## Given entries

_____

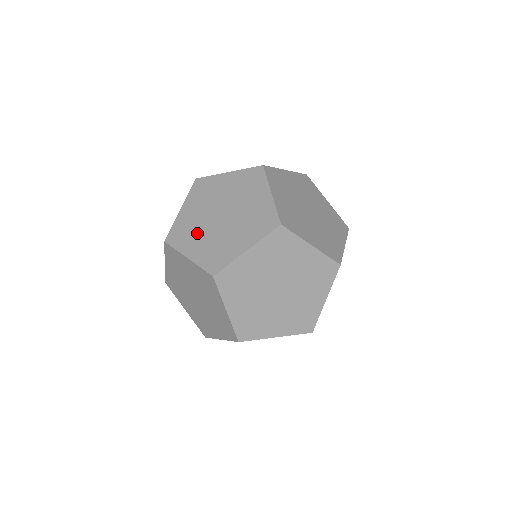
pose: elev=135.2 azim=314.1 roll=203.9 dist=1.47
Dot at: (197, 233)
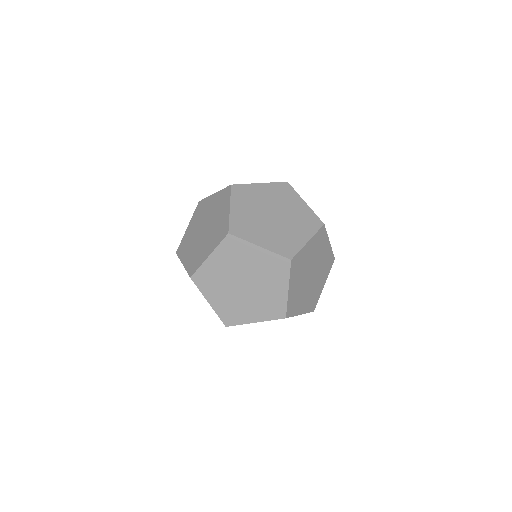
Dot at: (190, 245)
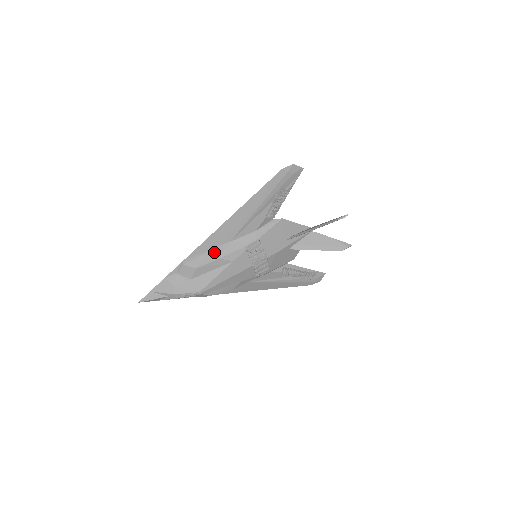
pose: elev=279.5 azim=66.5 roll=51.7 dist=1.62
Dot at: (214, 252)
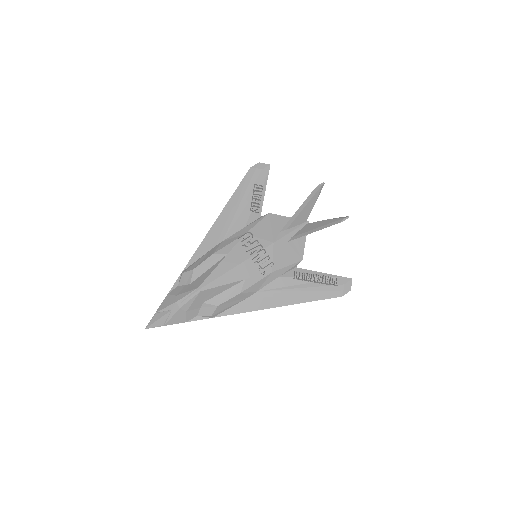
Dot at: (209, 253)
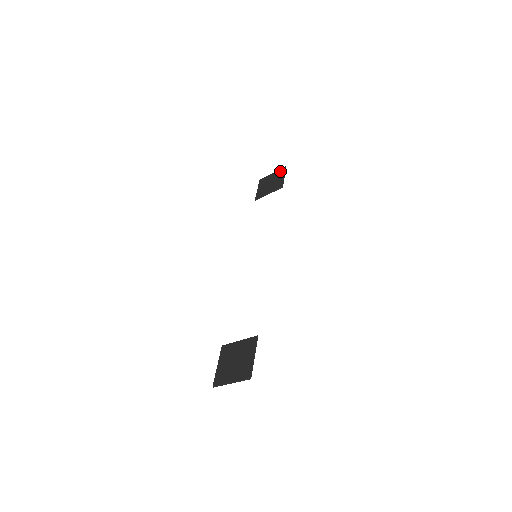
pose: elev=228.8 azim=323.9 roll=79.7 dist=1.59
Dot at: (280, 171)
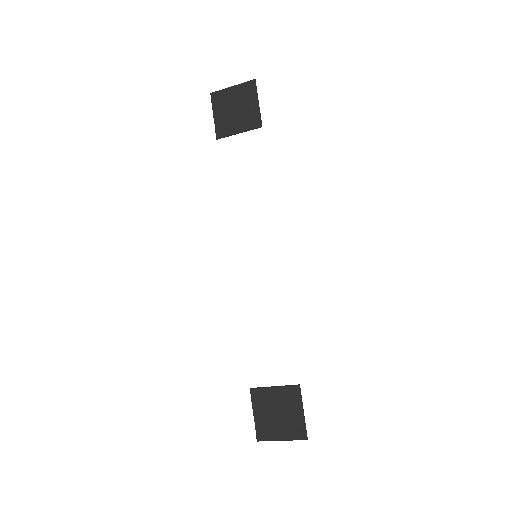
Dot at: (247, 88)
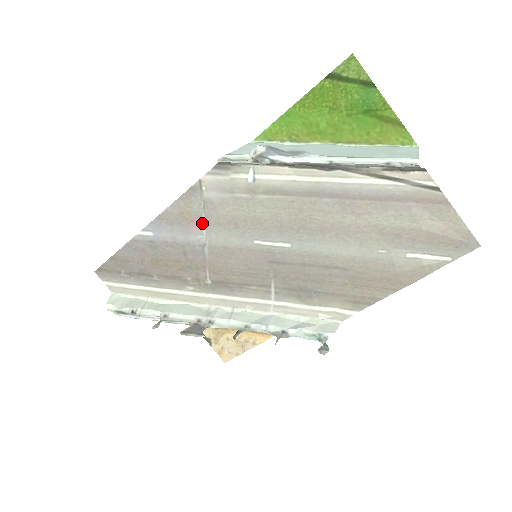
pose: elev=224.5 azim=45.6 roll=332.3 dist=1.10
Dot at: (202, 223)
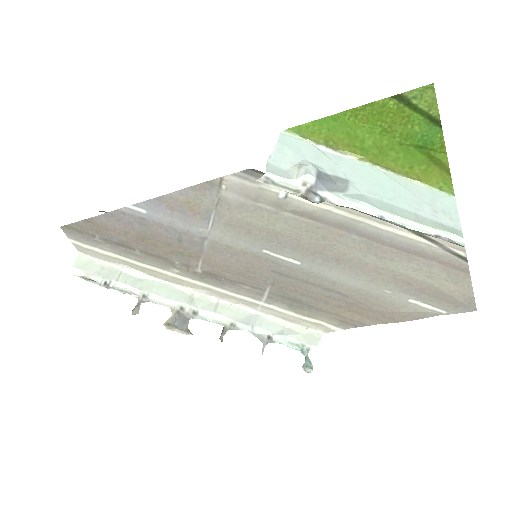
Dot at: (210, 218)
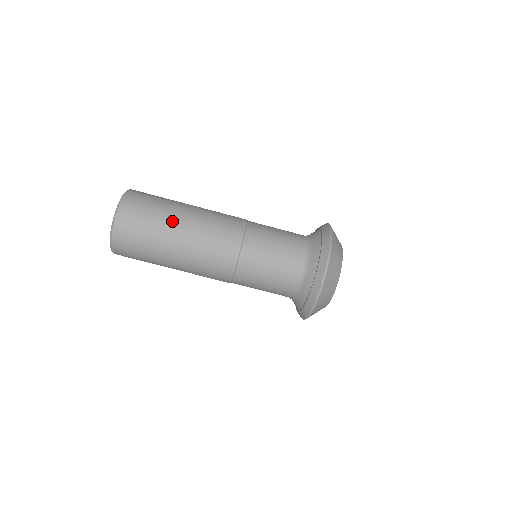
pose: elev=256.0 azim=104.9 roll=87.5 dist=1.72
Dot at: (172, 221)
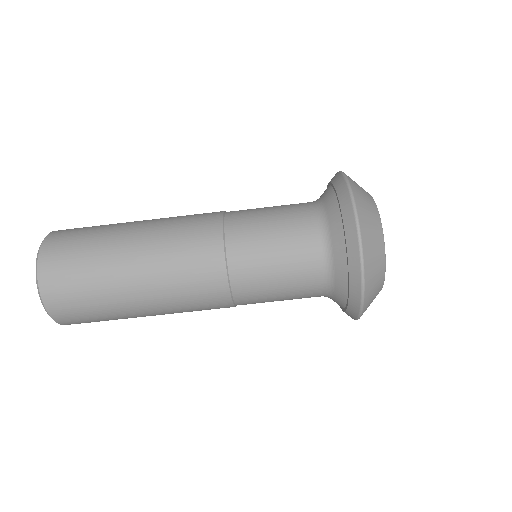
Dot at: (117, 238)
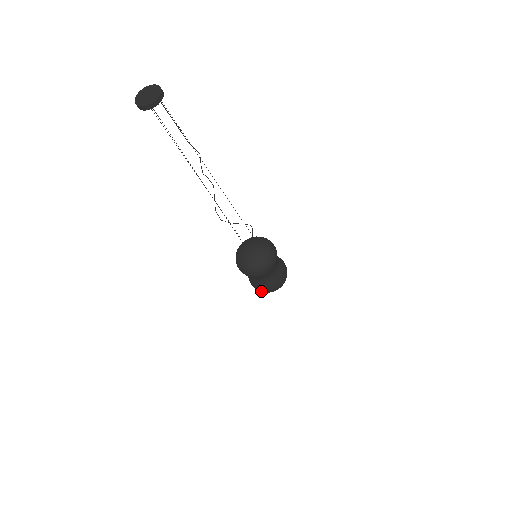
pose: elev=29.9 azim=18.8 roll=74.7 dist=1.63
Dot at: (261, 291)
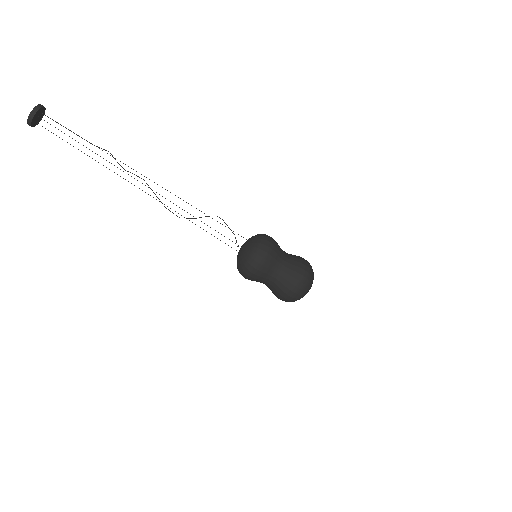
Dot at: (293, 292)
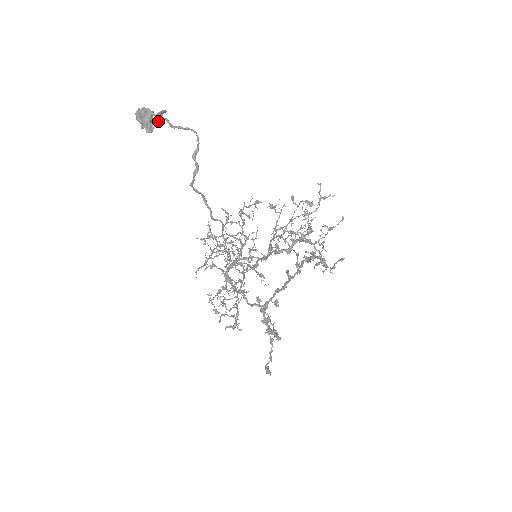
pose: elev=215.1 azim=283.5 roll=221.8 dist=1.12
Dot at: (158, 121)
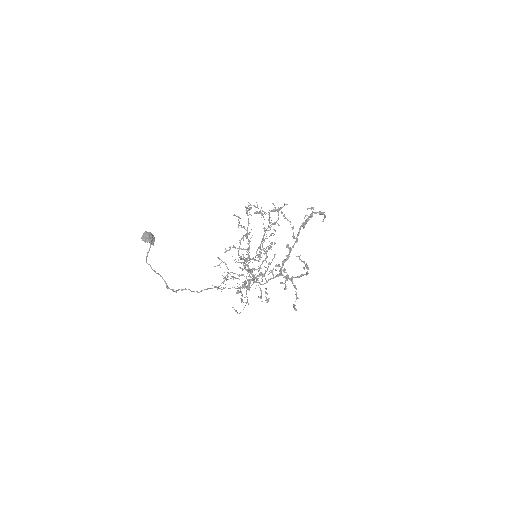
Dot at: (153, 243)
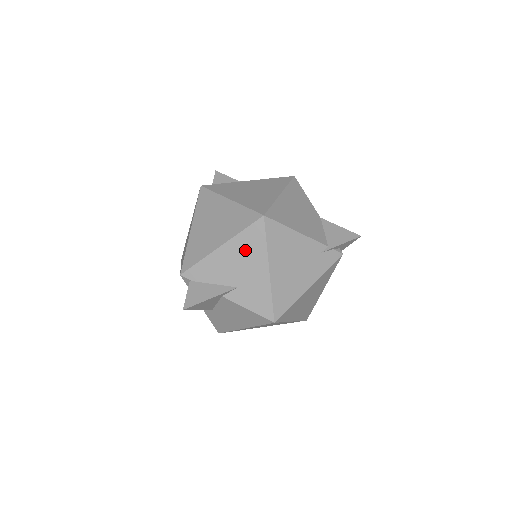
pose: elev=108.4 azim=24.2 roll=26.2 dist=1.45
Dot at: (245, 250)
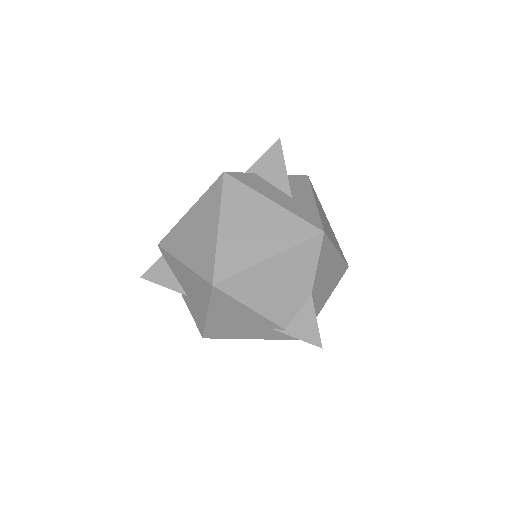
Dot at: (196, 285)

_____

## Exercise requirements
Output each line of the data above as a Markdown table with the columns No. and Line, numbering the rows in order. Omit blank lines and the pictures.

## Finished task
| No. | Line |
|---|---|
| 1 | pose: elev=135.2 azim=314.1 roll=203.9 dist=1.47 |
| 2 | Dot at: (197, 233) |
| 3 | Dot at: (190, 245) |
| 4 | pose: elev=279.5 azim=66.5 roll=51.7 dist=1.62 |
| 5 | Dot at: (214, 252) |
| 6 | Dot at: (209, 253) |
| 7 | pose: elev=228.8 azim=323.9 roll=79.7 dist=1.59 |
| 8 | Dot at: (280, 171) |
| 9 | Dot at: (247, 88) |
| 10 | pose: elev=224.5 azim=45.6 roll=332.3 dist=1.10 |
| 11 | Dot at: (202, 223) |
| 12 | Dot at: (210, 218) |
| 13 | pose: elev=256.0 azim=104.9 roll=87.5 dist=1.72 |
| 14 | Dot at: (172, 221) |
| 15 | Dot at: (117, 238) |
| 16 | pose: elev=29.9 azim=18.8 roll=74.7 dist=1.63 |
| 17 | Dot at: (261, 291) |
| 18 | Dot at: (293, 292) |
| 19 | pose: elev=215.1 azim=283.5 roll=221.8 dist=1.12 |
| 20 | Dot at: (158, 121) |
| 21 | Dot at: (153, 243) |
| 22 | pose: elev=108.4 azim=24.2 roll=26.2 dist=1.45 |
| 23 | Dot at: (245, 250) |
| 24 | Dot at: (196, 285) |